QUESTIONS:
• 1. Please list every post timestamp (day, date and time) that appears in the DTMF forum thread below.
• 2. Reproduce the DTMF forum thread starting with "I would like" and going on through "a different port.", but switch "analog phone" to "analog telephone" wherever it occurs.

DOCUMENT SEGMENT:
>>>>>

1) I've never seen line voltage affect DTMF specifically. This sounds like a red herring.

2) The line voltage is platform/card specific. You won't be able to change your line voltage 24 volts with a CLI.


b.garczynski Thu, 03/26/2009 - 10:44

It is possible that the line voltage may not be affecting the DTMF. Incoming calls work on this POTS line, maybe that indicates the voltage is irrelevant in this case? When outbound calls are attempt to this FXO port the port goes off hook and dial tone is transferred properly. This issue is that I am unable to break the dial tone once the FXO port has gone off hook. Is there a way to inject DTMF from the gateway directly?

Paolo Bevilacqua Thu, 03/26/2009 - 14:44

No, there is no way. When dialing out, the card wants loop current (indicated as "dialtone"), in lack of it the call fails. Perhaps Nick knows of some hidden command to skip that step.

Nicholas Matthews Thu, 03/26/2009 - 16:48

What is entering the dtmf?

You can try adding this to your dial peer:

prefix ,,,12345

This adds 3 seconds of delay and then DTMF 12345 into the stream.


Paolo Bevilacqua Thu, 03/26/2009 - 21:33

Nick, the problem with your suggestion above, is that when the port does not detect loop current, the call is aborted before any prefix or dialed digit is sent.

b.garczynski Fri, 03/27/2009 - 06:35

I would like to add that incoming calls to the DID on this POTS line route through the FXO port just fine. Also if I connect a regular analog phone directly to the POTS line DTMF is accepted and both incoming and outgoing calls route without an issue. What I don't understand is how DTMF from the FXO is different than the analog phone? If they are different how can I more closely replicate DTMF from the FXO to match that of an analog phone?

Nicholas Matthews Fri, 03/27/2009 - 06:45

If the router wasn't detecting dial tone the user wouldn't be hearing dial tone as well. As well "dial tone is transferred properly" seems to sounds like the current may not be the issue.

In the case the router doesn't detect dial tone it would hunt to a different port.

It sounds like there may be a DTMF negotiation failure, rather than a current problem. This is why I suggested having the dial peer manually enter DTMF.


Paolo Bevilacqua Fri, 03/27/2009 - 12:21

Nick, to my knowledge the router never detects dial-tone, although the vpm debug print a string to that effect.

<<<<<

EXTRACTED RECORDS:
>>>>>

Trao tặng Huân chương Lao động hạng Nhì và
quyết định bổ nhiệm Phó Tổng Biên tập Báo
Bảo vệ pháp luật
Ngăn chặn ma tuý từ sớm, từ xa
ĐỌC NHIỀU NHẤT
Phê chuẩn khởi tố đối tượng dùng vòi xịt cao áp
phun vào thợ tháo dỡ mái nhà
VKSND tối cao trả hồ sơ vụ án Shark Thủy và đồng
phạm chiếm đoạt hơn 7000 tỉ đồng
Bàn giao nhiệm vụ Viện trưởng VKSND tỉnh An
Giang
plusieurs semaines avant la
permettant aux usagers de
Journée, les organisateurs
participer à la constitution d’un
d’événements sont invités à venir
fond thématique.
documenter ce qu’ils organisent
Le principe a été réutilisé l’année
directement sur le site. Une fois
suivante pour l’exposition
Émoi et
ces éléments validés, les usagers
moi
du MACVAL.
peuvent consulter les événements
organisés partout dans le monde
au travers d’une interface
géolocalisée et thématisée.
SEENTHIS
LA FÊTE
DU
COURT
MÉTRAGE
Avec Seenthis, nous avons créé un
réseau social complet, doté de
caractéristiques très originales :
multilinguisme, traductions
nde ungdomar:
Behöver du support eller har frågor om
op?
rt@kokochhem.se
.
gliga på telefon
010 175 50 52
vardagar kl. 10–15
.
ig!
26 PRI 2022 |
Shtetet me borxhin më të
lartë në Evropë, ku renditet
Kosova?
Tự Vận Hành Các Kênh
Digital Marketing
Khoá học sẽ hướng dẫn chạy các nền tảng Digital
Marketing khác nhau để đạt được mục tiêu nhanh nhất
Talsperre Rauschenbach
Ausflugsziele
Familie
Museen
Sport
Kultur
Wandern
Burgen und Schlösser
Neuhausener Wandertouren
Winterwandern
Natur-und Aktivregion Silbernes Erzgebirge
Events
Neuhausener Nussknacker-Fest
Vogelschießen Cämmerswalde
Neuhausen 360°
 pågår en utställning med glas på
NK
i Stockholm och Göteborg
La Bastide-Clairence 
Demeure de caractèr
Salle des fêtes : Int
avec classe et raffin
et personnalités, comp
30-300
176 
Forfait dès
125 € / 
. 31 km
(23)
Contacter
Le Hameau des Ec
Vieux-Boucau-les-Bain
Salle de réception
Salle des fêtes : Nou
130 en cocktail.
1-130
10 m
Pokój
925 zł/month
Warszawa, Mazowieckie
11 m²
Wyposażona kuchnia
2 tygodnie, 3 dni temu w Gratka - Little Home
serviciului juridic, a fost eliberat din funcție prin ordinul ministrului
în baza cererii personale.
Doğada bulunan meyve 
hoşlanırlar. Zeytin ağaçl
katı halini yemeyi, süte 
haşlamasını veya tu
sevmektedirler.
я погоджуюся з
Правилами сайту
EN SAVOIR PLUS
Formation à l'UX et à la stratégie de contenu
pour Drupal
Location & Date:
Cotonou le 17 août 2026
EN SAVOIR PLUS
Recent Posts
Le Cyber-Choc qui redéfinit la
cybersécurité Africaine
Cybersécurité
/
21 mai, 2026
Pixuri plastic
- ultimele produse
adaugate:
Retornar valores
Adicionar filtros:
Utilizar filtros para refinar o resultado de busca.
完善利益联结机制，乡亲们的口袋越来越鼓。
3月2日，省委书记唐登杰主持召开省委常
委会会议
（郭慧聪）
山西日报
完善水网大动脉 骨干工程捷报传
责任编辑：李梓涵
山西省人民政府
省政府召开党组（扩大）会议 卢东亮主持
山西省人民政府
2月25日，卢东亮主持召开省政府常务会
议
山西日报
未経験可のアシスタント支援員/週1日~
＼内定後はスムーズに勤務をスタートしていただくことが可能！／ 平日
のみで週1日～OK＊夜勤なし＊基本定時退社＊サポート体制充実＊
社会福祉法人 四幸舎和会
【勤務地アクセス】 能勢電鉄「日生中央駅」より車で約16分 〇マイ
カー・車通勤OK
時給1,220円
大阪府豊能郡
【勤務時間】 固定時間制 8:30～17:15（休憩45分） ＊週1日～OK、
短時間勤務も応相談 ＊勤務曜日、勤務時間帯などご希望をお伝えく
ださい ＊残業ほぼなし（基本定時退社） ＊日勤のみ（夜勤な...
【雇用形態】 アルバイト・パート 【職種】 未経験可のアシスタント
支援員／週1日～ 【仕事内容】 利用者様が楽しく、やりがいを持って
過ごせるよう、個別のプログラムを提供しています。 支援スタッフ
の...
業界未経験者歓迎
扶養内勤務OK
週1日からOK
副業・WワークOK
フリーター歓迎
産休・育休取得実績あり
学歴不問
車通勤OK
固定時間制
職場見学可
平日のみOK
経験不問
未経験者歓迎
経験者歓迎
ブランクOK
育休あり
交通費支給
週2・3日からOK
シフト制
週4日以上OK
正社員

<<<<<

RESULTS FOR EACH TASK:
• 1.
- Thu, 03/26/2009 - 10:44
- Thu, 03/26/2009 - 14:44
- Thu, 03/26/2009 - 16:48
- Thu, 03/26/2009 - 21:33
- Fri, 03/27/2009 - 06:35
- Fri, 03/27/2009 - 06:45
- Fri, 03/27/2009 - 12:21

• 2.
I would like to add that incoming calls to the DID on this POTS line route through the FXO port just fine. Also if I connect a regular analog telephone directly to the POTS line DTMF is accepted and both incoming and outgoing calls route without an issue. What I don't understand is how DTMF from the FXO is different than the analog telephone? If they are different how can I more closely replicate DTMF from the FXO to match that of an analog telephone?

Nicholas Matthews Fri, 03/27/2009 - 06:45

If the router wasn't detecting dial tone the user wouldn't be hearing dial tone as well. As well "dial tone is transferred properly" seems to sounds like the current may not be the issue.

In the case the router doesn't detect dial tone it would hunt to a different port.